Campus protests are fine unless they offend Jews

This is yet another marker of Jewish power. Remember when Ivy League presidents were being hauled before Congress and then fired for not cracking down on protests against Israeli genocide? Universities have fallen in line.

How Universities Cracked Down on Pro-Palestinian Activism

Stricter rules and punishments over campus protests seem to be working. Universities have seen just under 950 protest events this semester, compared with 3,000 in the spring.

“They say it’s to keep us safe, but I think it’s more to keep us under control,” said Tasneem Abdulazeez, a student in the teaching program.

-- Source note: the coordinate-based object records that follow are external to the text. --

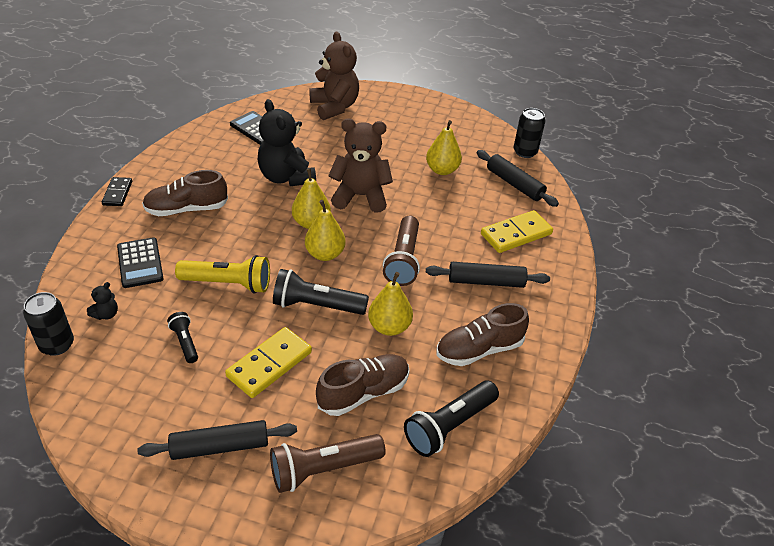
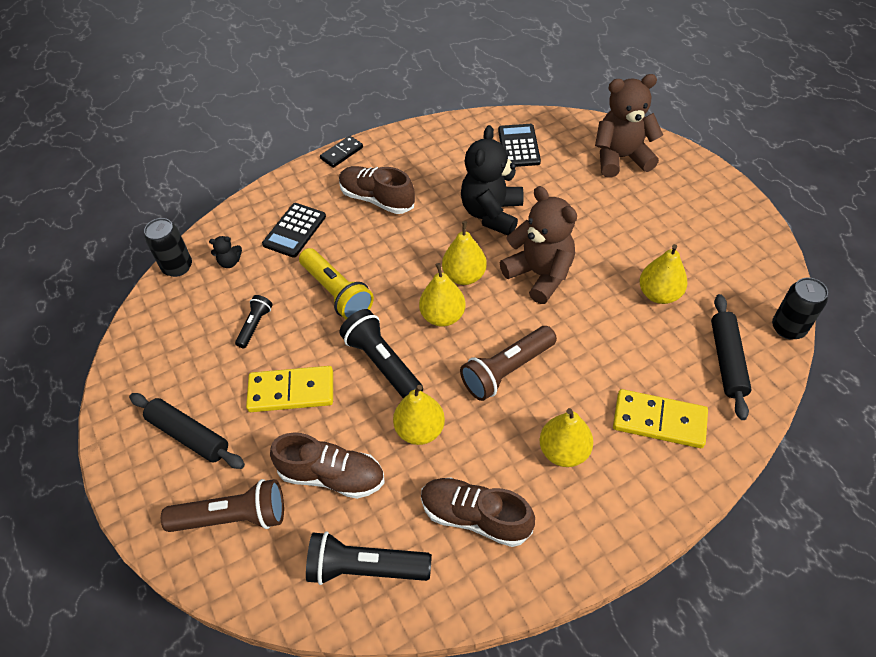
camera: 50 degrees right, 10 degrees up
brown flashlight [270,434,386,493] -> brown flashlight turned 150 degrees clockwise [161,479,284,532]
brown teddy bear [309,32,359,120] -> brown teddy bear turned 120 degrees counterclockwise [595,74,663,178]
black rolling pin [426,262,550,288] -> yellow pear [540,408,593,467]

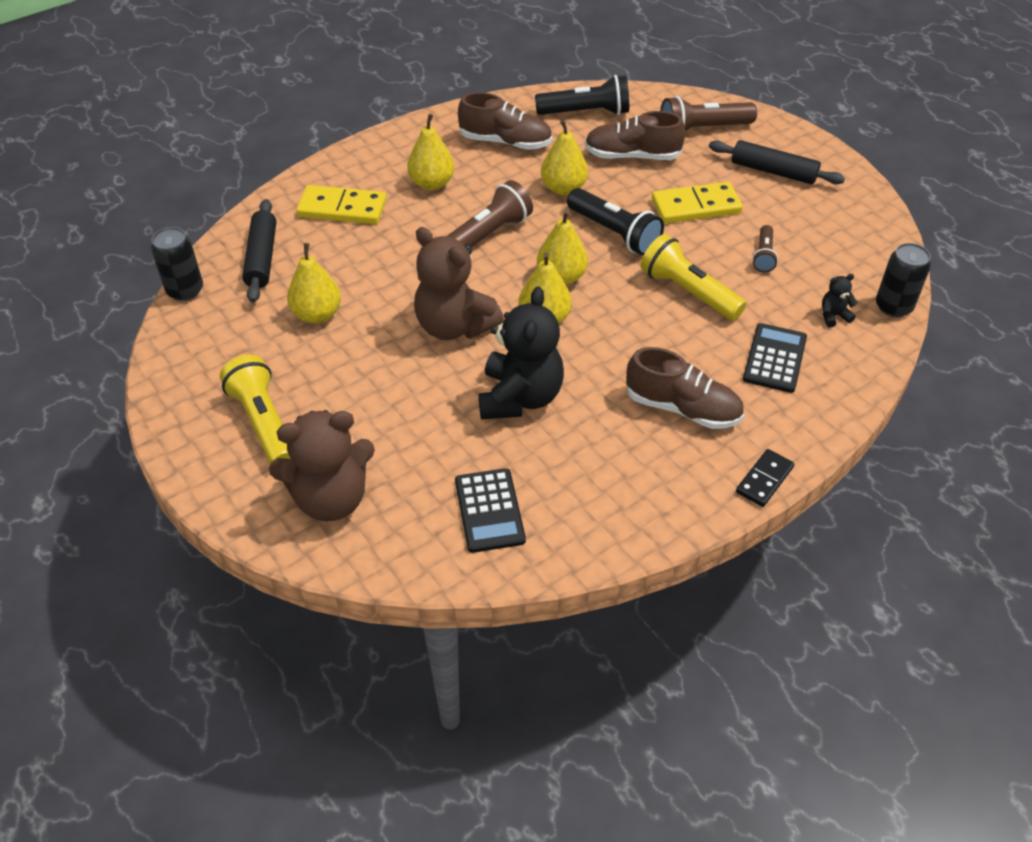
camera: 170 degrees right, 5 degrees down
black flashlight [235,295,273,348] -> brown flashlight [752,225,778,272]
none -> yellow flashlight [220,355,291,464]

The changes follow federal civil rights complaints, lawsuits and withering congressional scrutiny accusing universities of tolerating antisemitism, after some protesters praised Hamas and called for violence against Israelis.

Some students and faculty have welcomed calmer campuses. Others see the relative quiet as the bitter fruit of a crackdown on pro-Palestinian speech. They worry President-elect Donald J. Trump, who as a candidate called for universities to “vanquish the radicals,” could ratchet up the pressure.

In many cases, universities are enforcing rules they adopted before the school year began. While the specifics vary, they generally impose limits on where and when protests can occur and what form they can take.

Todd Wolfson, the president of the American Association of University Professors and an associate professor of media studies at Rutgers, said the restrictions have made people afraid.

“They feel like they’re being watched and surveilled,” he said. “I think there’s a strong degree of self-censorship that’s taking place.”

Image

Two law enforcement officers stand over traffic cones. Nearby at the top of stone steps, students are seen sitting at tables.
Police officers set up crowd-control barricades at Montclair State University in November near students who were holding an event to support Palestinians.Credit…MSU 4 Palestine

But Jewish students who felt targeted by protesters have praised the rules — and the speed at which universities are enforcing them — for helping to restore order and safety. Naomi Lamb, the director of Hillel at the Ohio State University, said the school’s new protest policies seem to be working well.

“I appreciate the response of administrators to ensure that there is as little antisemitic action and rhetoric as possible,” she said.

Some of the tactics protesters used last semester have been met with stringent responses this school year. At the University of Minnesota, 11 people were arrested after they occupied a campus building. Last school year, some universities let protesters occupy buildings overnight and even for days at a time.